You may be wondering what happened to Robert Fortune after he completed his daring tea mission. Well, as it turns out, he left an incredible legacy behind him. After learning the secret formula of tea in 1851, Fortune travelled to China on two more trips (1853–56, 1858–59), as well as once to Japan (1860–62), and is credited with bringing more than 120 different plant species to Western gardens.

His endeavours and adventures

Robert Fortune wanted to expose China’s trade secrets in tea by bringing back seeds, planting tea trees, and hiring Chinese labourers in India. The Wuyi Mountains in Fujian and the Yellow Mountains (Huangshan), which are well known for their green tea region, are then mentioned as the two main destinations. Chinese labourers and all of its samples joined Uttar Pradesh’s plantations in 1850.

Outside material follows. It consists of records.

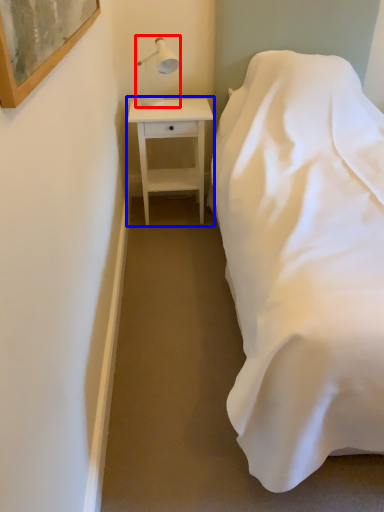
Question: Which object appears farthest to the camera in this image, table lamp (highlighted by a red box) or nightstand (highlighted by a blue box)?

Choices:
 (A) table lamp
 (B) nightstand

Answer: (B)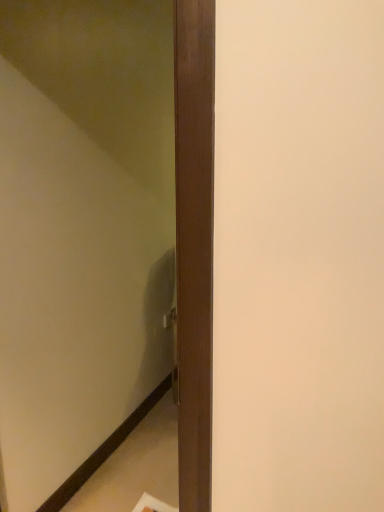
The width and height of the screenshot is (384, 512). What do you see at coordinates (81, 228) in the screenshot? I see `wooden frame at upper left` at bounding box center [81, 228].

Locate an element on the screen. This screenshot has height=512, width=384. wooden frame at upper left is located at coordinates (81, 228).

I want to click on wooden frame at upper left, so click(81, 228).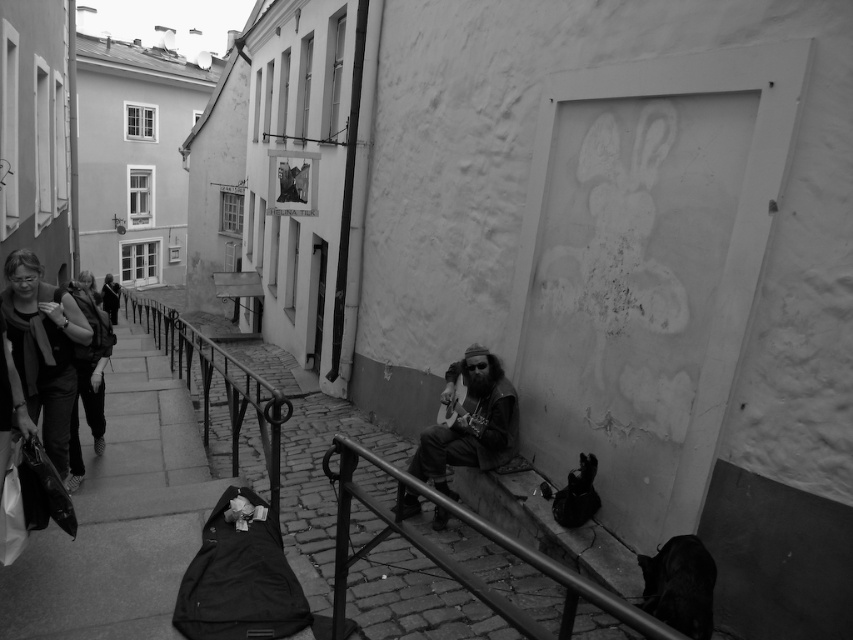
Question: Which object is closer to the camera taking this photo?

Choices:
 (A) smooth metal railing at lower center
 (B) metallic rail at lower center
 (C) matte black jacket at left

Answer: (B)

Question: Can you confirm if matte black jacket at left is positioned to the right of dark brown leather guitar at center?

Choices:
 (A) yes
 (B) no

Answer: (B)

Question: Is smooth metal railing at lower center smaller than matte black jacket at left?

Choices:
 (A) no
 (B) yes

Answer: (A)

Question: Based on their relative distances, which object is farther from the smooth metal railing at lower center?

Choices:
 (A) matte black jacket at left
 (B) dark brown leather guitar at center
 (C) matte black backpack at left

Answer: (C)

Question: Is smooth metal railing at lower center positioned in front of matte black jacket at left?

Choices:
 (A) yes
 (B) no

Answer: (A)

Question: Which is farther from the matte black backpack at left?

Choices:
 (A) smooth metal railing at lower center
 (B) dark brown leather guitar at center

Answer: (B)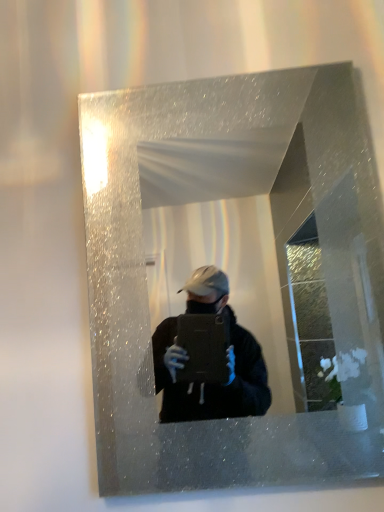
Question: Should I look upward or downward to see cracked glass mirror at center?

Choices:
 (A) down
 (B) up

Answer: (A)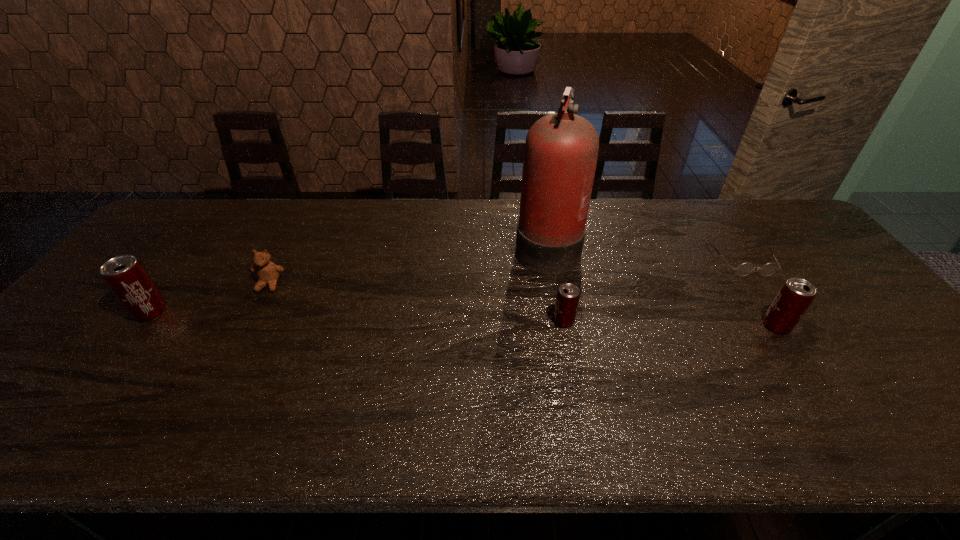
Locate an element on the screen. The height and width of the screenshot is (540, 960). unoccupied position between the fire extinguisher and the teddy bear is located at coordinates (408, 265).

The image size is (960, 540). Find the location of `free area in between the second tallest object and the fire extinguisher`. free area in between the second tallest object and the fire extinguisher is located at coordinates (348, 279).

Identify the location of free space between the second beer can from left to right and the fourth shortest object. (670, 323).

Where is `vacant area that lies between the second beer can from right to left and the tallest object`? vacant area that lies between the second beer can from right to left and the tallest object is located at coordinates (555, 283).

Locate an element on the screen. the third closest object to the leftmost object is located at coordinates point(568,295).

Locate an element on the screen. The height and width of the screenshot is (540, 960). the closest object to the second beer can from left to right is located at coordinates click(561, 149).

Identify which beer can is the closest to the tallest object. Please provide its 2D coordinates. Your answer should be formatted as a tuple, i.e. [(x, y)], where the tuple contains the x and y coordinates of a point satisfying the conditions above.

[(568, 295)]

Image resolution: width=960 pixels, height=540 pixels. Identify the location of beer can object that ranks as the second closest to the tallest beer can. (795, 296).

The image size is (960, 540). In order to click on free location that satisfies the following two spatial constraints: 1. at the nozzle of the fire extinguisher; 2. on the right side of the second shortest beer can in this screenshot , I will do `click(561, 326)`.

I want to click on free space in the image that satisfies the following two spatial constraints: 1. on the back side of the shortest beer can; 2. at the nozzle of the fire extinguisher, so click(549, 245).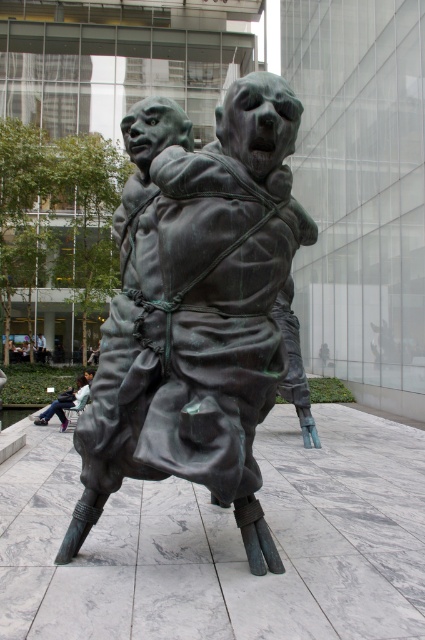
Is green patina bronze statue at center thinner than matte black jacket at lower left?

Incorrect, green patina bronze statue at center's width is not less than matte black jacket at lower left's.

Between green patina bronze statue at center and matte black jacket at lower left, which one has less height?

matte black jacket at lower left is shorter.

Between point (167, 220) and point (81, 385), which one is positioned in front?

Positioned in front is point (167, 220).

Identify the location of green patina bronze statue at center. (195, 307).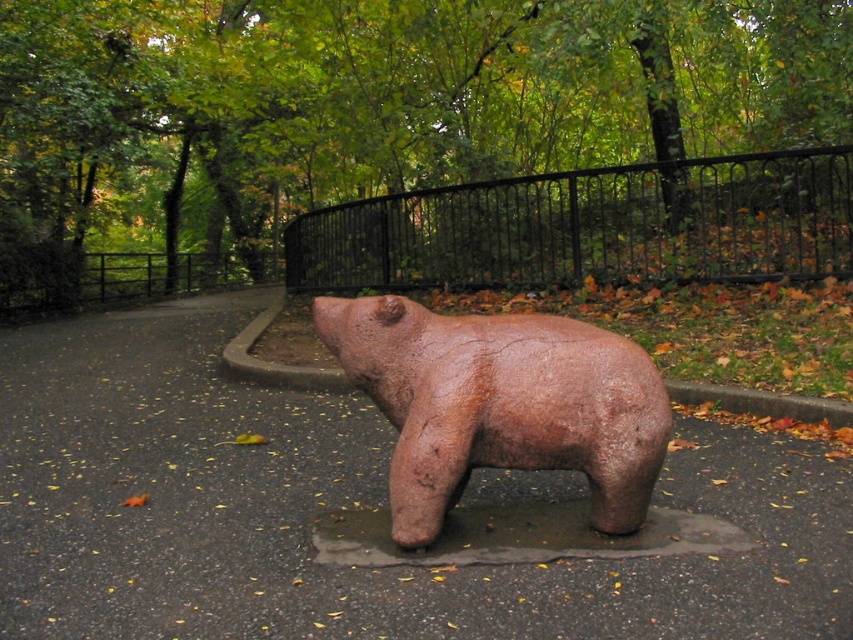
You are a visitor in the park and want to take a photo of the brown matte bear at center without the black wrought iron fence at upper center appearing in the frame. How should you adjust your position?

Move downward to lower your viewpoint so that the black wrought iron fence at upper center is no longer blocking the view of the brown matte bear at center.

You are a painter standing at the edge of the pathway in the park. You need to move your 2 meter wide canvas from the black wrought iron fence at upper center to the brown matte bear at center. Can you move it without tilting the canvas sideways?

The black wrought iron fence at upper center is wider than the brown matte bear at center. Since the canvas is 2 meters wide, you need to check if the narrower object, which is the brown matte bear at center, can accommodate the canvas. However, the description only provides a comparison between the two objects and not their exact widths. Without knowing the exact width of the brown matte bear at center, it is impossible to determine if the canvas will fit without tilting.

You are a delivery person carrying a package that is 15 feet long. You need to move it through the space between the large, reddish brown bear sculpture and the black wrought iron fence at upper center. Is the space wide enough to fit the package?

The space between the large, reddish brown bear sculpture and the black wrought iron fence at upper center is 24.07 feet wide, which is wider than the 15 feet long package. Therefore, the space is wide enough to fit the package.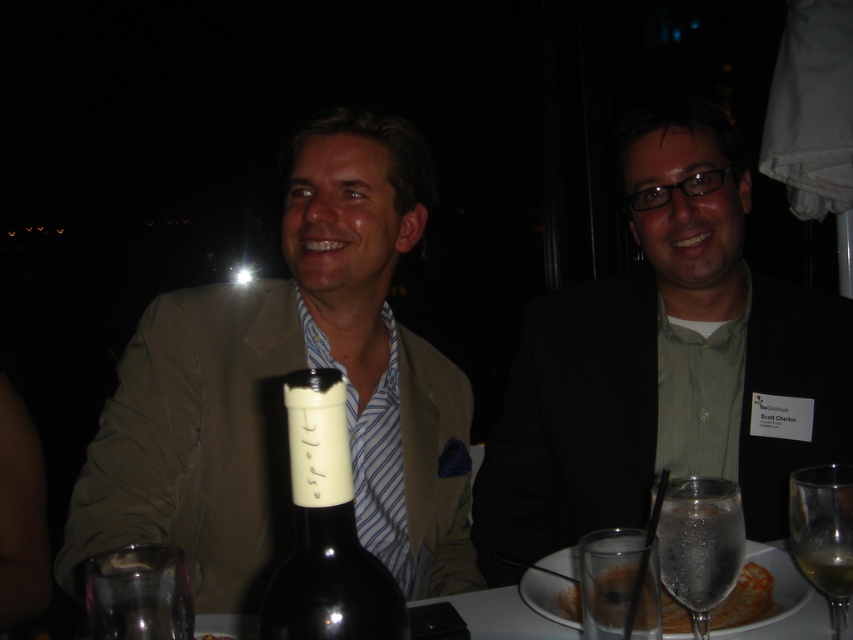
You are a photographer adjusting your camera settings to focus on two points in the image. The points are labeled as point (698, 618) and point (764, 605). Which point should you focus on first if you want to ensure the closer one is in sharp focus?

Point (698, 618) is closer to the camera than point (764, 605), so you should focus on point (698, 618) first to ensure it is in sharp focus.

You are a photographer setting up for a portrait shoot. You need to ensure that the light beige suit at center and the clear glass at lower right are both in focus. Given that your camera can only focus on objects within a 10 cm vertical range, can both items be in focus simultaneously?

The light beige suit at center is located above the clear glass at lower right. Since the vertical distance between them is not specified, but the camera can focus within a 10 cm range, it depends on their actual separation. However, based on typical portrait setups, they are likely within 10 cm, so yes, both can be in focus.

Robert Fortune contributed to the advancement of tea culture and tea manufacturing in a rapidly growing British Empire in addition to the success of his expeditions. He first appeared in Darjeeling’s first tea plantation in 1856.

He travelled to Japan and Formosa (modern-day Taiwan), where he wrote about the production of rice and the silkworm culture. The cumquat, a double climbing yellow rose called “Fortune’s Double Yellow”, and numerous varieties of chrysanthemums, tree peonies, and azaleas are just a few of the plants he brought to the West.

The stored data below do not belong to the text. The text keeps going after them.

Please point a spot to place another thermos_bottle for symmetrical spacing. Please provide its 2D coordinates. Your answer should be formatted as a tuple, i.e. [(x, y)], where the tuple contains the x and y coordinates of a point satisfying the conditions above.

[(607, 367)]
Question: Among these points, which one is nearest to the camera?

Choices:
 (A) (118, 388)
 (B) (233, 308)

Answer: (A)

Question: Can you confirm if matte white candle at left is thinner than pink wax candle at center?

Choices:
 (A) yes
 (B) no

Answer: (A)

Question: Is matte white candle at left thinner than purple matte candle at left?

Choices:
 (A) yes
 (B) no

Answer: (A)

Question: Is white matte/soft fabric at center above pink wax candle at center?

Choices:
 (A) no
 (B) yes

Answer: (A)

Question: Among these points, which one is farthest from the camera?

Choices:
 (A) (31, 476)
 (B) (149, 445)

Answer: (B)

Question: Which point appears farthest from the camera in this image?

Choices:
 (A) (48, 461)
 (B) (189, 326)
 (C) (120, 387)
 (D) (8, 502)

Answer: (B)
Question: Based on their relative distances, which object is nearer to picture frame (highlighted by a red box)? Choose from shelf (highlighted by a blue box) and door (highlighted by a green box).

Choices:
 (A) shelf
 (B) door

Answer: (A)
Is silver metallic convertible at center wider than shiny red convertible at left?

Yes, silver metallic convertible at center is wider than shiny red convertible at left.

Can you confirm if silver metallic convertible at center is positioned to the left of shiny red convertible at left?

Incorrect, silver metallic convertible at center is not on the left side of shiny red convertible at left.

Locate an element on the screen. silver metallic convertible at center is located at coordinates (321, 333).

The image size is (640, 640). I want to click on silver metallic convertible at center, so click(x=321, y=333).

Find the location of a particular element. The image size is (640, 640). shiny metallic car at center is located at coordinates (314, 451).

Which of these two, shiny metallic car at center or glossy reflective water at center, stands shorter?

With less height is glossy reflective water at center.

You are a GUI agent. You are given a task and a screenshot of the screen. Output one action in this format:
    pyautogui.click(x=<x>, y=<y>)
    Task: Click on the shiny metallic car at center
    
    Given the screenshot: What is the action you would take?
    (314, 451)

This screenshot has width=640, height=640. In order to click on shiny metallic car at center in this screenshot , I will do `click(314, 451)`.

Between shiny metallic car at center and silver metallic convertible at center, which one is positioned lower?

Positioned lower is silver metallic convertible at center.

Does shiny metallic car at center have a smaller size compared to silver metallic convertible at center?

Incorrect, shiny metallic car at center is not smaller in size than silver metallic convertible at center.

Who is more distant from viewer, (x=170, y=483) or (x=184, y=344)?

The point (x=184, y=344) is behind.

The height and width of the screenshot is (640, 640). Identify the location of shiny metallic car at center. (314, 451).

Most of the Chinese tea plants Fortune introduced to India’s north-western provinces didn’t survive, with the exception of a few plants that persisted in older Indian gardens. The British preference and fashion for strong dark tea brews contributed to the failure in India as well. These brews were best produced using the native Assam distinct species (Camellia sinensis var. assamica) rather than the choice that Fortune had made in China. However, the technology and knowledge that were brought over from China were essential to the later success of the Indian tea industry in Sri Lanka and Assam. Mission accomplished more than satisfactorily for this Queen’s servant!

Among his publications are the following:

  • Three Years’ Wanderings in the Northern Provinces of China (1847)
  • A Journey to the Tea Countries of China (1852)
  • A Residence Among the Chinese’ (1857)
  • Yedo and Peking’ (1863)

After his 1862 return from Japan, he retired, returned to Scotland, and started farming in East Lothian. Many plants, shrubs, and trees that came from China to Europe are attributed to Fortune. He made enough money from his books to live comfortably. On April 13, 1880, Mr Fortune passed away.

Robert Fortune’s story is one of determination, ingenuity, and bravery. He was a true pioneer in botany, and his work helped bring two of the world’s most popular beverages to billions of people. He was a man who faced many challenges and overcame them all through hard work and determination. Today, tea is enjoyed by people all over the world, and it is hard to imagine a time when it wasn’t widely available. But this beloved drink may never have made it out of China without Robert Fortune. Thanks to his daring explorations, we can all enjoy a cup of tea whenever we please.